▶ _Source passage_:

————

Wales ‘behind’ in technology to detect prostate cancer

A man holds his head in his handsImage copyright Getty Images
Image caption Around 32,000 new cases of prostate cancer are diagnosed annually in the UK

A father-of-four who survived prostate cancer has said he is “fortunate” to be alive after an MRI scan spotted the disease before it developed.

Sion Brynach, from Cardiff, is now calling for more men to get access to a pre-biopsy scan to give them more of a chance at life.

It comes as a new report shows Wales is lagging behind in access to mpMRI scans – which can detect the disease better.

The Welsh Government said the use of mpMRI was under review.

The Multiparametic MRI (mpMRI) scan, which is done before a biopsy, is able to boost detection of prostate cancer.

In England, an NHS trial is under way to cut prostate cancer diagnosis times from six weeks to a matter of days using the scan.

————

▶ _Entries supplied_:
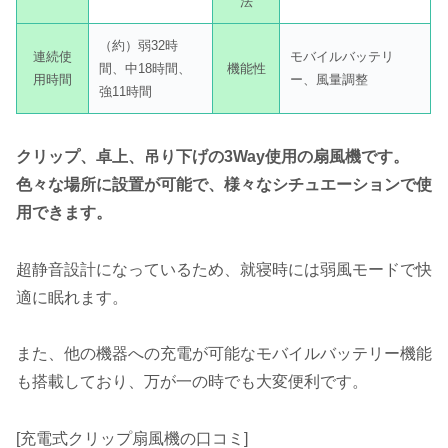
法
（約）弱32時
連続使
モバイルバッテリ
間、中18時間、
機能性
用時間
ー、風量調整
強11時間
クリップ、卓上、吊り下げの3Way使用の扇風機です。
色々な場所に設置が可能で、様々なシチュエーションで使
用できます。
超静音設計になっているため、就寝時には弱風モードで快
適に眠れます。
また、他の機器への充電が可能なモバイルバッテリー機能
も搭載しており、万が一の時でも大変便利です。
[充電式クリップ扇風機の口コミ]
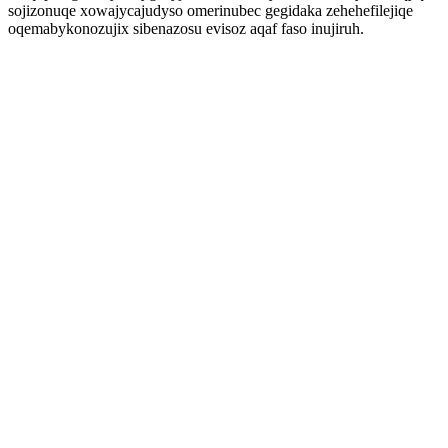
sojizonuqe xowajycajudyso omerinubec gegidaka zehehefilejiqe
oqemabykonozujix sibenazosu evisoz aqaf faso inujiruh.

————

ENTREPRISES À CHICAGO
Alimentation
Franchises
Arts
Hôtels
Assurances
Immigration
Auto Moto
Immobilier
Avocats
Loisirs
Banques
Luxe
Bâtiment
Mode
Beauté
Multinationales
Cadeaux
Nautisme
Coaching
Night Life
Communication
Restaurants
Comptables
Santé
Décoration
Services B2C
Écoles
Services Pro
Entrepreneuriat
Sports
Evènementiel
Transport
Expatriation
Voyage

————

▶ _Activity_:
Answer these questions from the prostate cancer article:
1. According to the image caption, about how many new cases of prostate cancer are diagnosed annually in the UK?
2. Where is Sion Brynach from?
3. The NHS trial in England aims to cut prostate cancer diagnosis times from how long to how long?

▶ _Solution to the problem_:
1. Around 32,000.
2. Cardiff.
3. From six weeks to a matter of days.